Wann spricht man das an?

Das heißt natürlich nicht, dass du schon beim ersten Treffen klären musst, wie du auf der Firmung deiner Nichte in zwei Jahren auftreten möchtest. In einer Beziehung werden ohnehin immer wieder Kompromisse nötig sein. Aber die grundsätzliche Haltung zum Out-Sein sollte schon zusammenpassen. In den meisten Fällen wird schließlich der eine Partner durch das Outing des anderen gleich mitgeoutet.
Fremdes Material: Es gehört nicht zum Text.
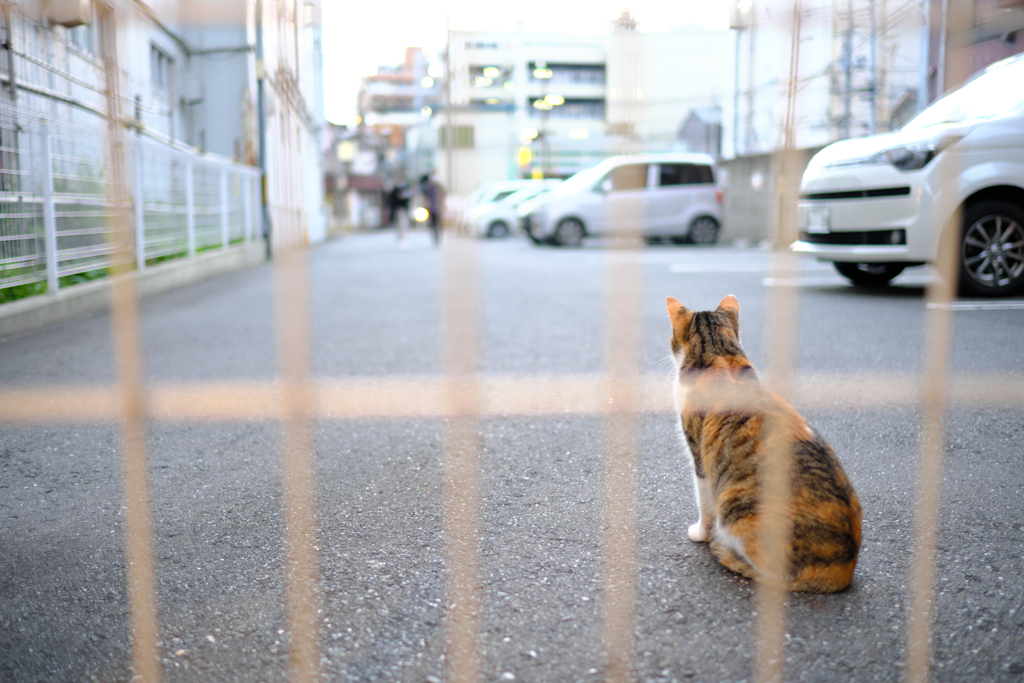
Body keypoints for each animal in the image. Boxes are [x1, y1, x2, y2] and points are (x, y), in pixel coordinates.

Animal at [667, 294, 860, 593]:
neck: (721, 354)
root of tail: (843, 569)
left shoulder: (699, 456)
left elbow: (704, 502)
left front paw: (700, 533)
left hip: (736, 508)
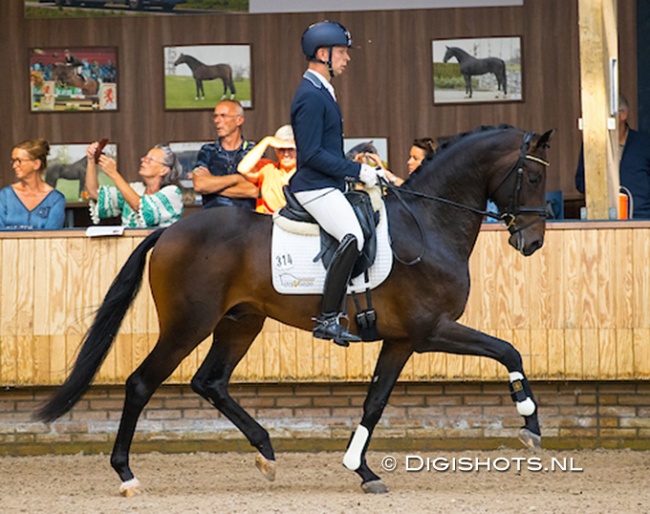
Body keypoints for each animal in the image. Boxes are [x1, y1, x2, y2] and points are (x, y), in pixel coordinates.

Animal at [35, 124, 552, 492]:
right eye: (534, 175)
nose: (533, 242)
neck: (427, 223)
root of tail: (169, 231)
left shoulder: (402, 340)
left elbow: (375, 402)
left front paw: (361, 469)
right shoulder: (431, 330)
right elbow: (508, 350)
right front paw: (530, 424)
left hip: (241, 322)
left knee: (210, 382)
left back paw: (265, 452)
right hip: (188, 325)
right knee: (142, 383)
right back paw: (127, 475)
Ob du diese Frage gleich bei der Kontaktaufnahme thematisierst, vor dem ersten Treffen oder erst, wenn das erste Problem auftaucht, hängt ganz von deinen Prioritäten ab. Je wichtiger dir die Einhaltung bestimmter Voraussetzungen ist, desto eher wirst du sie ansprechen müssen. So kann es zum Beispiel nötig sein, schon vor dem ersten Treffen zu klären, ob dieses in einer Szene-Location stattfinden soll (auf der nächsten Homoparty vielleicht?) oder ob ein eindeutiges Erkennungszeichen (wie eine rote Rose) vereinbart wird. Andere Fragen wiederum werden erst im Laufe der Beziehung auftauchen und müssen dann verhandelt werden. In einer liebevollen Rücksichtnahme auf die Bedürfnisse des anderen, gegenseitigem Respekt und, wenn nötig, einer ehrlichen Auseinandersetzung lassen sich solche Probleme aber sicherlich lösen.

Und in meinem Profil?

Wenn es für dich wichtige Vorgaben gibt, die eine potenzielle Partnerin/ein potenzieller Partner auf jeden Fall erfüllen sollte, kannst du diese auch schon in deinem Profil formulieren. Etwa: "Ich möchte dich ganz stolz als meine Liebe vorstellen können. Du solltest also möglichst geoutet leben." Oder: "Leider darf mein Arbeitgeber nichts von meiner Homosexualität wissen - ich hoffe, du kannst darauf Rücksicht nehmen." Denk aber daran, dass du mit solchen klaren Ansagen andere auch verschrecken könntest. Schreib also nur das in dein "Ich über mich", was für dich wirklich unabdingbar ist. Denn, so gayParship-Psychologin Nicole Schiller: "Letztlich zählt zunächst die Verliebtheit bzw. die beginnende Beziehung - das Thema Outing kann das Paar dann immer noch für sich besprechen."

Unsere Autorin Susanne Frieters ist mit ihrer Partnerin verheiratet und begleitet als freie Theologin auch andere Paare auf diesem Weg.